Job Fair 2012 text
A job fair in New York. Reuters

The U.S. Department of Labor will release its latest monthly report on job creation Friday, and it's expected to show that the nation added 167,000 positions in May, according to a Bloomberg News survey, basically unchanged from April's 165,000 job creation total.

Those same economists also expect the nation's unemployment rate to remain at 7.5 percent and the hourly workweek to edge up to 34.5 hours in May from 34.4 in April.

If job creation proves to be weak in May -- or below the consensus estimate -- it could reignite fears that the U.S. economy is headed into a fourth, straight "warm season slowdown," this time amid $85 billion in across-the-board federal spending cuts. A sub-par May jobs report would also call into question the market's current conventional wisdom that the Federal Reserve will begin to taper, or reduce, its quantitative easing program of government securities purchases to provide liquidity to markets and stimulate the economy.

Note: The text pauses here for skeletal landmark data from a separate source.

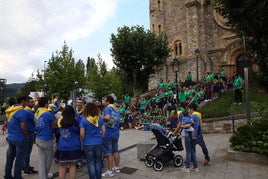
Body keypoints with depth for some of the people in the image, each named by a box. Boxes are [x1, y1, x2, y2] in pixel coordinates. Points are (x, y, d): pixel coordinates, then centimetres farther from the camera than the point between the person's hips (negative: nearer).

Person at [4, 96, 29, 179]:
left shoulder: (10, 110, 6)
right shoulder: (22, 111, -19)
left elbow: (9, 123, 15)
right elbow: (23, 126, -20)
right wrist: (27, 135, -6)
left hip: (10, 137, 8)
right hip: (20, 139, -8)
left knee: (10, 157, 19)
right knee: (19, 159, 5)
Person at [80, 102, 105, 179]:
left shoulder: (84, 119, -11)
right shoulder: (100, 118, -5)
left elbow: (81, 134, -9)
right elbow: (103, 130, 0)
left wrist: (84, 141, 8)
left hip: (88, 144, -2)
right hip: (98, 143, 3)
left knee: (90, 164, 10)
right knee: (98, 162, 17)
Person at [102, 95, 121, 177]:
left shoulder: (108, 108, -13)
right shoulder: (115, 109, 12)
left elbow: (107, 117, -32)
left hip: (108, 134, -8)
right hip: (116, 133, 8)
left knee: (108, 153, 1)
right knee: (115, 151, 17)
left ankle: (109, 171, 9)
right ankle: (117, 167, 28)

What's more, recent economic reports suggest that job growth may, in fact, be slowing. On Wednesday, payroll processor ADP released figures showing that private employers added only 135,000 jobs in May, about 30,000 fewer than expected. Then on Thursday the U.S. Labor Department announced that first-time claims for jobless benefits decreased to 346,000 in the week ending June 1 -- a decline of 11,000 from the prior week -- but a figure slightly higher than the 345,000 claims expected by analysts.

The recent economic indicators -- weaker than hoped for -- have prompted some economists to lower their estimates for May job growth. In 2011 and 2012, hiring experienced a mid-year slump. If that pattern continues in 2013, economists could blame federal spending cuts -- commonly referred to as the sequester -- for the slowdown. Almost all private sector segments in the world's largest economy are growing, but the public sector is not. That's the new dimension to this economic recovery following the Great Recession: Economists generally agree that had the public sector added even a modest amount of jobs, the U.S. recovery would have been stronger, and the unemployment rate substantially lower. The public sector did not, and that's been one key factor in the sluggish GDP growth and painfully slow decline in the unemployment rate.

Finally, two other data points will also be in focus in Friday's report: revisions to prior months' job gains. This is often overlooked by typical investors, but institutional investors know the revisions often say more about the substantive, long-term job trend than the latest month's data. Recently, those revisions have been upward, suggesting that while "the great American job machine" is not roaring, it is starting to come to life.

If the revisions to April and March produce an extra 100,000 jobs total, institutional investors will likely conclude the economy is growing enough to lower unemployment; if the revisions are flat or negative, talk of a stalling economy will almost surely be heard.